Zuma has been named as a key figure in a number of scandals that have played out over some years as a result of his alleged close links to the family.

He said he first met the family while he was still deputy president by former Minister in the Presidency Essop Pahad.

"I found them to be a very friendly family. They knew a lot of comrades. I got to know that in fact, they were close with Nelson Mandela. When Mandela was gone, they were friends with Thabo Mbeki.

“I’ve never done anything unlawful with them. They just remained friends,” he said.

Zuma said he did not understand why people had a problem with the relationship he had with the family, but not with the previous presidents.

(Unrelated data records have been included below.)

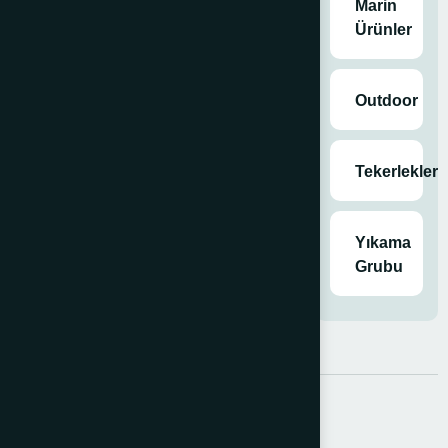
Marin
Ürünler
Outdoor
Tekerlekler
Yıkama
Grubu
Açıklama
Ek bilgi
ÇEKTİRMELİ DÜBEL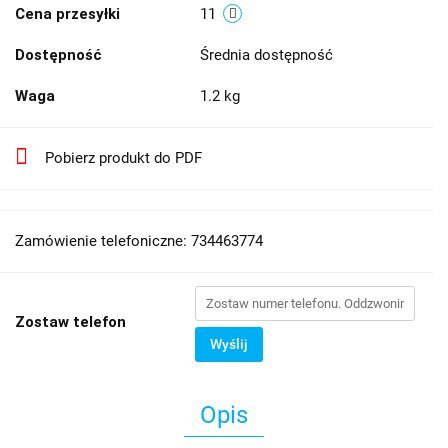
Cena przesyłki
11
Dostępność
Średnia dostępność
Waga
1.2 kg
Pobierz produkt do PDF
Zamówienie telefoniczne: 734463774
Zostaw telefon
Wyślij
Opis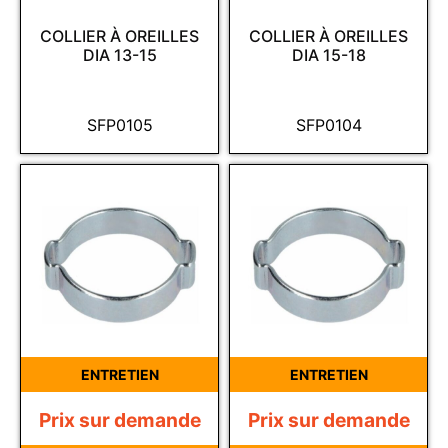
COLLIER À OREILLES
COLLIER À OREILLES
DIA 13-15
DIA 15-18
SFP0105
SFP0104
ENTRETIEN
ENTRETIEN
Prix sur demande
Prix sur demande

The controversial landing of an aircraft carrying family and friends of the Guptas at the Waterkloof airbase made its way back to the headlines again when the former head of state protocol Bruce Koloane admitted to using Zuma's name to put pressure on Department of Defence officials to authorise the landing.

In a recording, Koloane said that then Transport Minister Ben Martins had been given instructions by Zuma to authorise the Gupta landing.

Prior to Kolaoane, Ngoako Ramatlhodi also claimed that Zuma allowed for the Gupta family to land at the airbase.

He said he was not even aware where the family was going to land

He, again, came for Ramatlhodi's claims that he had allowed for the family to land at the Waterkloof Air Base Force.

"Comrade Ngoake never asked me whether I talked to them and allowed them to "land there," he said.


The former African National Congress president said the Gupta-owned newspaper the New Age and channel, ANN7, were established to offer an “alternative voiced” in the existing media industry.
Zuma said he approached the controversial family, with a “suggestion” of starting a media business.

“…Because you are comrades and we needed an alternative voice. There were many attempts that have been made before by progressive people but have never worked.”

He said he asked the family if it was possible to establish a newspaper.

“They never thought of the idea. We discussed this and finally said it was a good idea because it was business as well.”

Zuma said the establishment of the newspaper would have helped because he believes the media industry was just too “negative” and did not report on issues that it was meant to.

In another scandal related to the ANN7 channel, Sundaram said that the Gupta family used their friendship with Zuma to buy historic archive material from the SABC worth millions of rands for far less than the material's value.

Sundaram also alleged that Zuma was involved in the day-to-day running of ANN7.


Zuma also told the commission that minister Fikile Mbalula once told him that businessman Johan Rupert threatened to bring the economy to the ground if Zuma fired Pravin Gordhan.

He told the inquiry that Mbalula once gave him a message from Rupert.

"One day comrade Mbalula attended an activity in the home of Mr Rupert. When Rupert saw him, he was the sports minister at the time, he said: 'If Zuma removes Pravin Gordhan, we’ll shut down the economy'."